→ **REQUIREMENT**
Read through the data, and wherever a line holds the word "Payment", write that line out.

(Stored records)
====

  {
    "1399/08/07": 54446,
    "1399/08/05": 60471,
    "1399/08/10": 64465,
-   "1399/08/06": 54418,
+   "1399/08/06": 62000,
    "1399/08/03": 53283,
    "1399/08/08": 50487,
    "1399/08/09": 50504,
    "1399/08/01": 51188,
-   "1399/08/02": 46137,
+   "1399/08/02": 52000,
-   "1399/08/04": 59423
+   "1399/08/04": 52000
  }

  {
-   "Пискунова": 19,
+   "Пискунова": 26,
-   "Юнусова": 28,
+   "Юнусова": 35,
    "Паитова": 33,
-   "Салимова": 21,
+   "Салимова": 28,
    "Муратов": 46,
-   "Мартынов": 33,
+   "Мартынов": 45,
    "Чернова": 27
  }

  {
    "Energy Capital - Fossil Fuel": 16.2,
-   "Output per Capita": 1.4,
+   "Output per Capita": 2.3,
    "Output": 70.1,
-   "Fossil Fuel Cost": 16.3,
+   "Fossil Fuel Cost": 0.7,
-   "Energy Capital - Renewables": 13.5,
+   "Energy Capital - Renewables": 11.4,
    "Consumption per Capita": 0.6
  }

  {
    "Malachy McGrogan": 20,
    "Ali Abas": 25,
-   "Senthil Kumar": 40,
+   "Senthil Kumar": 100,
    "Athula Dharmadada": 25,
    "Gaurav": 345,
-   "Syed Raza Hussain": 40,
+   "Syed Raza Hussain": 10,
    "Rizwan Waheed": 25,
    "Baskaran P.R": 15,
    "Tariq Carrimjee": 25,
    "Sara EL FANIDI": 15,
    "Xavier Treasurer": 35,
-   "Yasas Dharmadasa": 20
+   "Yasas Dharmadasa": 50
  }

====

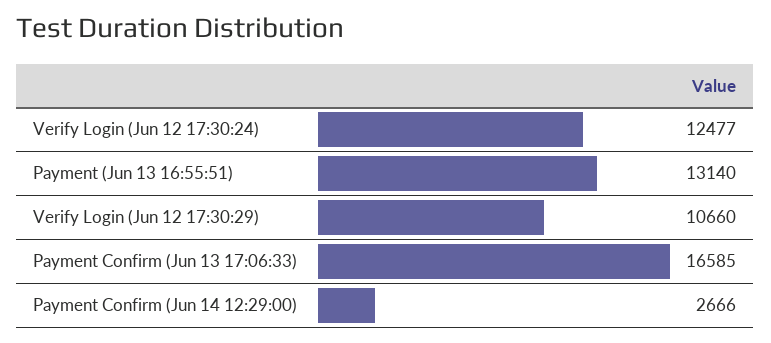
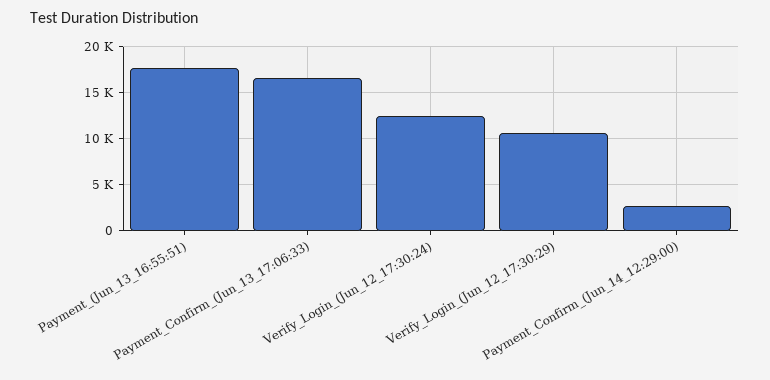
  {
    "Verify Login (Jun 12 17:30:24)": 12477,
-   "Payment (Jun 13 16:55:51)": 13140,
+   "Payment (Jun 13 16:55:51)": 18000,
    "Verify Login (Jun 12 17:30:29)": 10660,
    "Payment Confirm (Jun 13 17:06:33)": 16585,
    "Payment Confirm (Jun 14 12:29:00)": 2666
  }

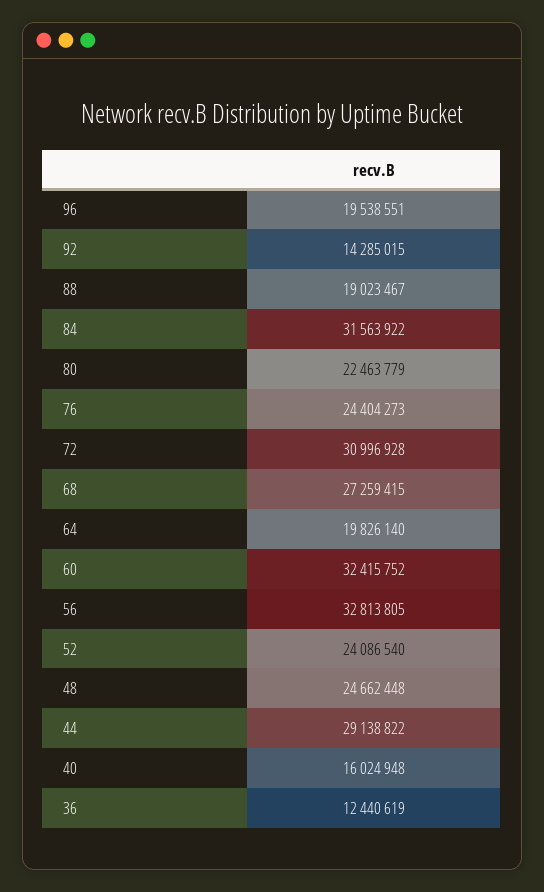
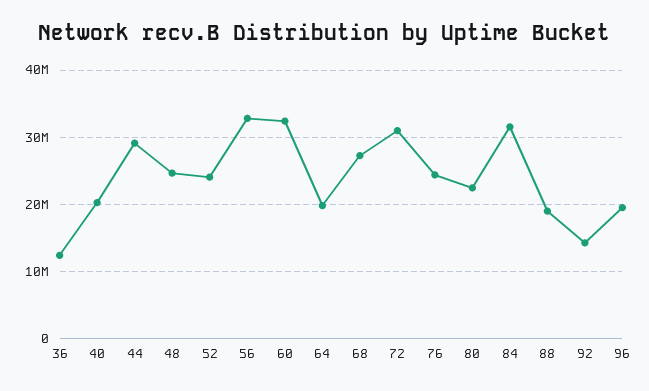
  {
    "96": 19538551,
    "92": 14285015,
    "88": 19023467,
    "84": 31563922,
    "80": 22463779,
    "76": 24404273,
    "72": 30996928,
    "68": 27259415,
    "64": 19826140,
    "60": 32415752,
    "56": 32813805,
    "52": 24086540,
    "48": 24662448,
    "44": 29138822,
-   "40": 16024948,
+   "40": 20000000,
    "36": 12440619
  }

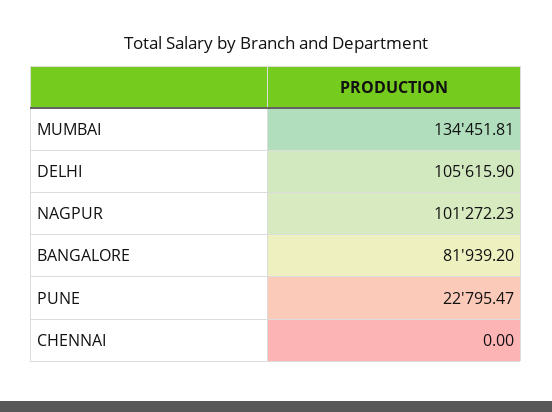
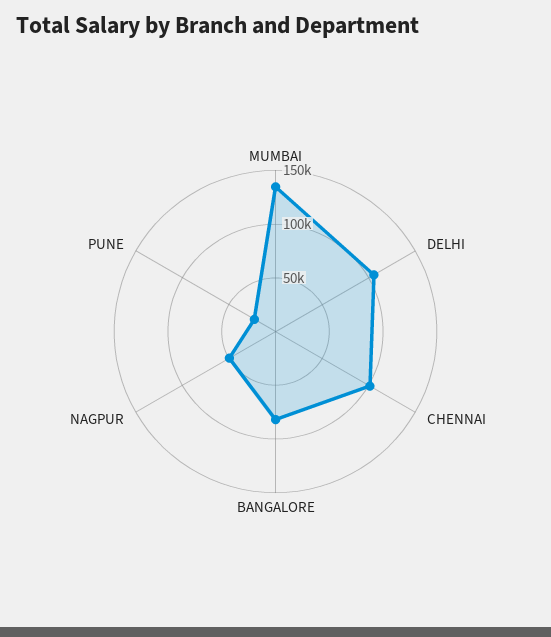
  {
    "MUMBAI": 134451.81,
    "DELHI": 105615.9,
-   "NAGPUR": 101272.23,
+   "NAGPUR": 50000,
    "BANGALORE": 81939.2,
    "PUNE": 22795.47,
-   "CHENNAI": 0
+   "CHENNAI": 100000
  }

====

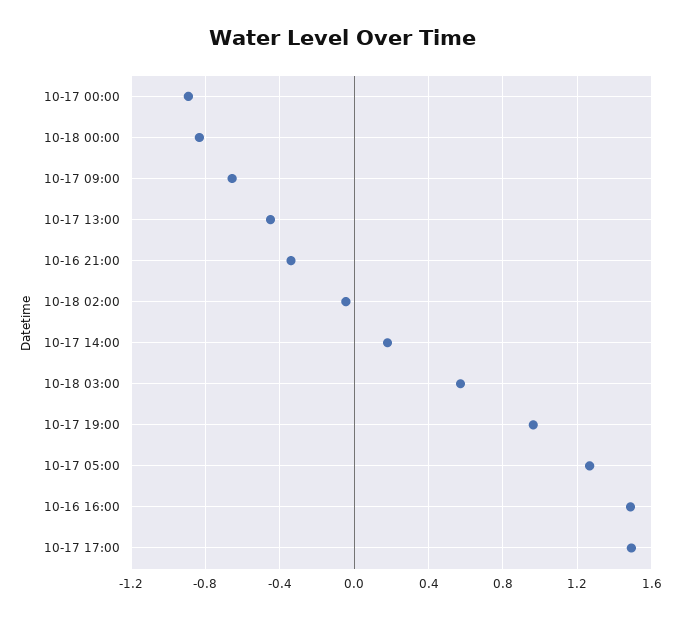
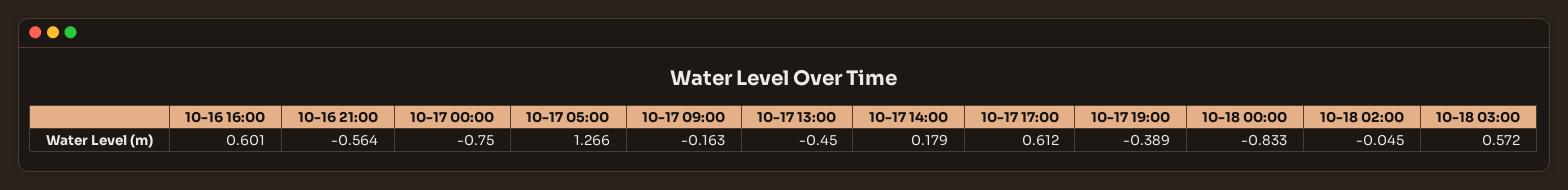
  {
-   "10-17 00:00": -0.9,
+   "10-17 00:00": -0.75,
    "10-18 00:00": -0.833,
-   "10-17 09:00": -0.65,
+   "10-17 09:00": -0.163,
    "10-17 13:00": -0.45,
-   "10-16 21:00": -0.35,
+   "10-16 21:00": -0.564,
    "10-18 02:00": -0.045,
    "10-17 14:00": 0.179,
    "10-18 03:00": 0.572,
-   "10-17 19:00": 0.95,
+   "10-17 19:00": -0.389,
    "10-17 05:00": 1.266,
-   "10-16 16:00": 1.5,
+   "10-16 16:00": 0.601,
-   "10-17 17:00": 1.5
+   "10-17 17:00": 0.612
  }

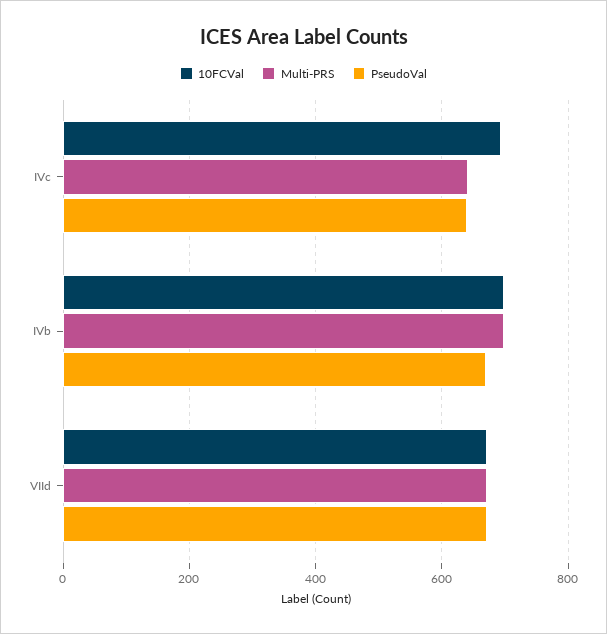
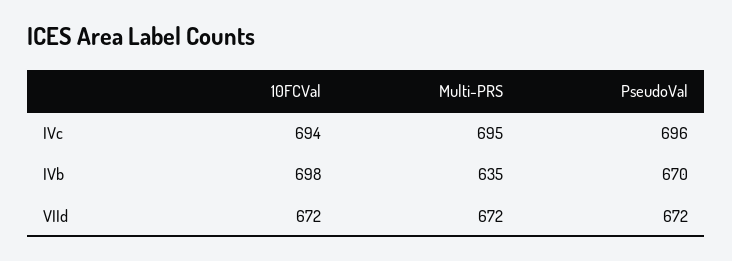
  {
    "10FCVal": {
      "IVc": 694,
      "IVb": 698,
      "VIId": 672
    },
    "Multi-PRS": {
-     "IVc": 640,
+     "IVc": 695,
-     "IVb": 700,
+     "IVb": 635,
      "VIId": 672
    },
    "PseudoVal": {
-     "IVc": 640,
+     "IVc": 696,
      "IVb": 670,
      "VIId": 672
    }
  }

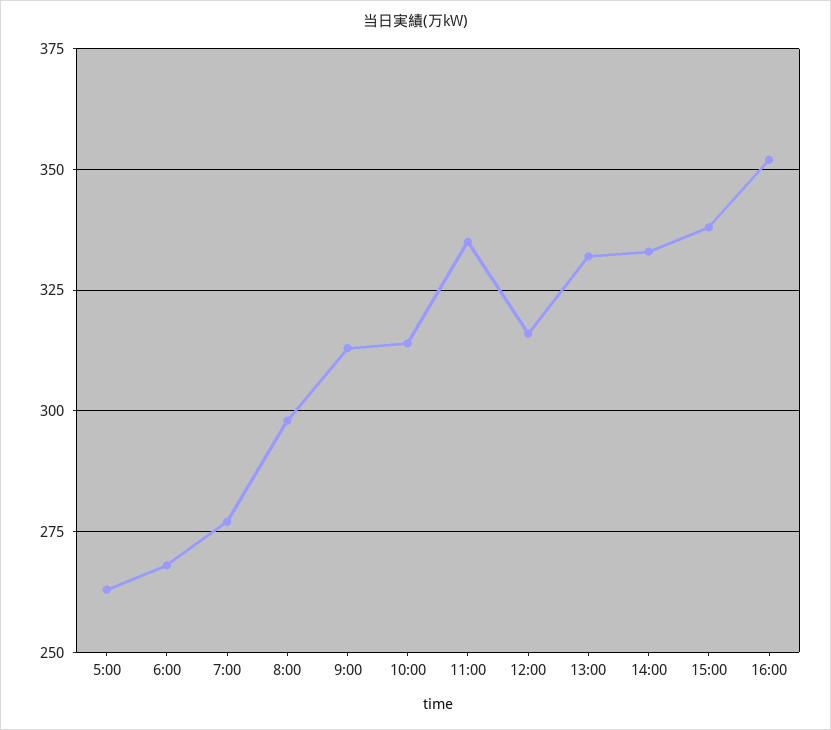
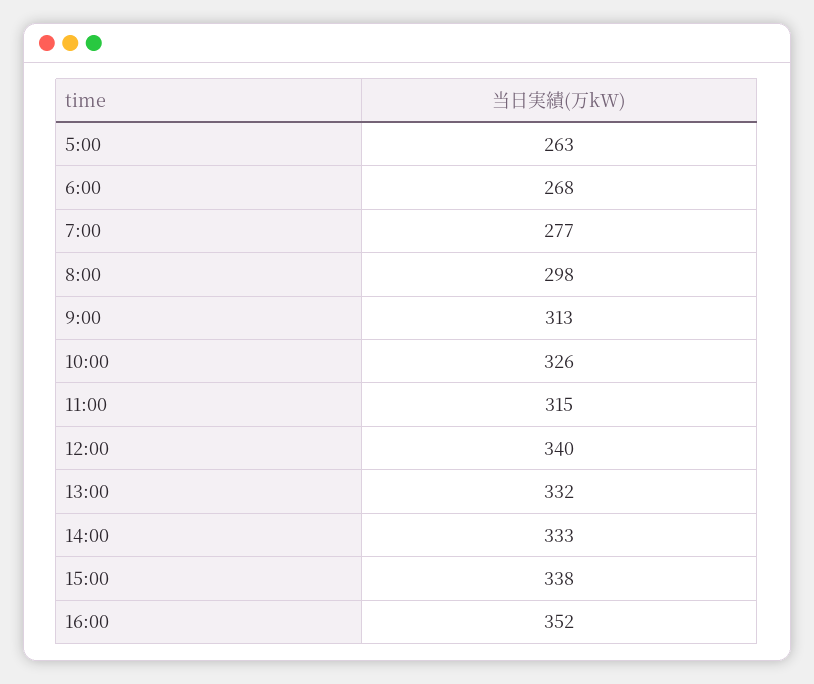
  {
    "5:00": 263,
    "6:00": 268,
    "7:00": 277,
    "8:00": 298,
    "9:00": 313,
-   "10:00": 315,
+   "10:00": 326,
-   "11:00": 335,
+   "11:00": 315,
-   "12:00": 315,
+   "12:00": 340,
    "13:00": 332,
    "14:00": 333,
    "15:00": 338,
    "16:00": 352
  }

====

→ **TASK RESPONSE**
-   "Payment (Jun 13 16:55:51)": 13140,
+   "Payment (Jun 13 16:55:51)": 18000,
    "Payment Confirm (Jun 13 17:06:33)": 16585,
    "Payment Confirm (Jun 14 12:29:00)": 2666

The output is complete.